(To learn more about redistricting and safe or marginal seats, start here.)
By Constitutional requirement, political boundaries are redrawn every 10 years and use the most recent U.S. Census data. The next redistricting will take place using information from the 2020 census.
In most states, including Michigan, redistricting process, and the party that holds the most power calls the shots. By federal law, each district is to have a similar population and cannot discriminate on the basis of race or ethnicity.
Beyond that, there are few restrictions.
Ideally, political lines would be drawn so that people in the same community have the same representative or senator (contiguous) and so that neither Democrats or Republicans would have an undue advantage (competitive). And in areas where the populace is heavily for one party or the other anyway, this is often the case. Take a look at this example, Michigan’s 80th and 82nd House districts, which are both in heavily Republican areas. Note the regular, rectangular shapes that don’t cut through cities or other population centers.
But what happens in more contentious areas? The party redrawing districts will often carve up the geography in order to give themselves an advantage. The result is bizarrely shaped districts carefully designed to put a party that would normally have a competitive chance a disadvantage. Take a look at Michigan’s 76th House District, which is one of the most heavily gerrymandered political districts in the state.
Ironically, the 76th House District is almost a mirror image for the district that gave gerrymandering its name, the Massachusetts 1812 redistricting map, signed into law by then-Gov. Elbridge Gerry.
So what can be done?
Our next opportunity for redistricting is after the 2020 census, which makes the 2020 elections incredibly important. If any changes are to be made, we need a state legislature full of leaders who want to end political redistricting.

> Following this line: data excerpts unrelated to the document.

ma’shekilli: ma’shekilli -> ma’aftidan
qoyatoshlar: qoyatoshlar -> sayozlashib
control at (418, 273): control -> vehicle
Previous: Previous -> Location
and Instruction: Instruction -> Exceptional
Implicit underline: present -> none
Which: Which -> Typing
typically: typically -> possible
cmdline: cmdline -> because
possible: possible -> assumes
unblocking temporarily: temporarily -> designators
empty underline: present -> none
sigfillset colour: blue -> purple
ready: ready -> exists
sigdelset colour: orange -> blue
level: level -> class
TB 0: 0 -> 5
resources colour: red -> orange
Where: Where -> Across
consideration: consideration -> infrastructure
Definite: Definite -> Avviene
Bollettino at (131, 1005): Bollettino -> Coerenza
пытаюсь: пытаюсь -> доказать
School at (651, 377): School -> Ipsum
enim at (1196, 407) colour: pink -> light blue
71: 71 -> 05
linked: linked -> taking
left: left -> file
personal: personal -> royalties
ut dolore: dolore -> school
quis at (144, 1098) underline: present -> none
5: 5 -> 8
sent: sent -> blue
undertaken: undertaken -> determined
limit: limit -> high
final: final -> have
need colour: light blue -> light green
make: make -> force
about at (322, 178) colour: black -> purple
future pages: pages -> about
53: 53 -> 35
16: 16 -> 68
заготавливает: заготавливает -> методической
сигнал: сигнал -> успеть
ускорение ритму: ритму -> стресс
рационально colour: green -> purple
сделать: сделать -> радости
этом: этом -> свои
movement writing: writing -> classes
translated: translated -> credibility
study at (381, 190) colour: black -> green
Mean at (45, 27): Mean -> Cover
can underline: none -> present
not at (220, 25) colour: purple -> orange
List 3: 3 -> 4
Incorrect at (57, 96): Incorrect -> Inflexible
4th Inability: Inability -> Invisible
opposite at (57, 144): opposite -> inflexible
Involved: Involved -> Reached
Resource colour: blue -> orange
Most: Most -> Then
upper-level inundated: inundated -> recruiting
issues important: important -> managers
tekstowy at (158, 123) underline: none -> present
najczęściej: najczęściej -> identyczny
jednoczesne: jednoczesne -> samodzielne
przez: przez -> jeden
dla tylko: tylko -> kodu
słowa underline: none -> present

But that is not enough. While redrawing a map so that it heavily favors Democrats is an understandable wish, in truth, our democracy is best served by fair boundary lines for all.
Sound impossible? It isn’t. Some states, such as Arizona and Iowa, have adopted nonpartisan redistricting processes. Instead of being determined by politicians, in these states, the lines are drawn by nonpartisan boards that are tasked with drawing districts that are contiguous and competitive.
A similar proposal has been brought up in the Michigan legislature by Rep. Jon Hoadley (D) of Kalamazoo and Jeremy Moss (D) of Southfield. While the measure failed in the past session, it’s likely to be introduced again.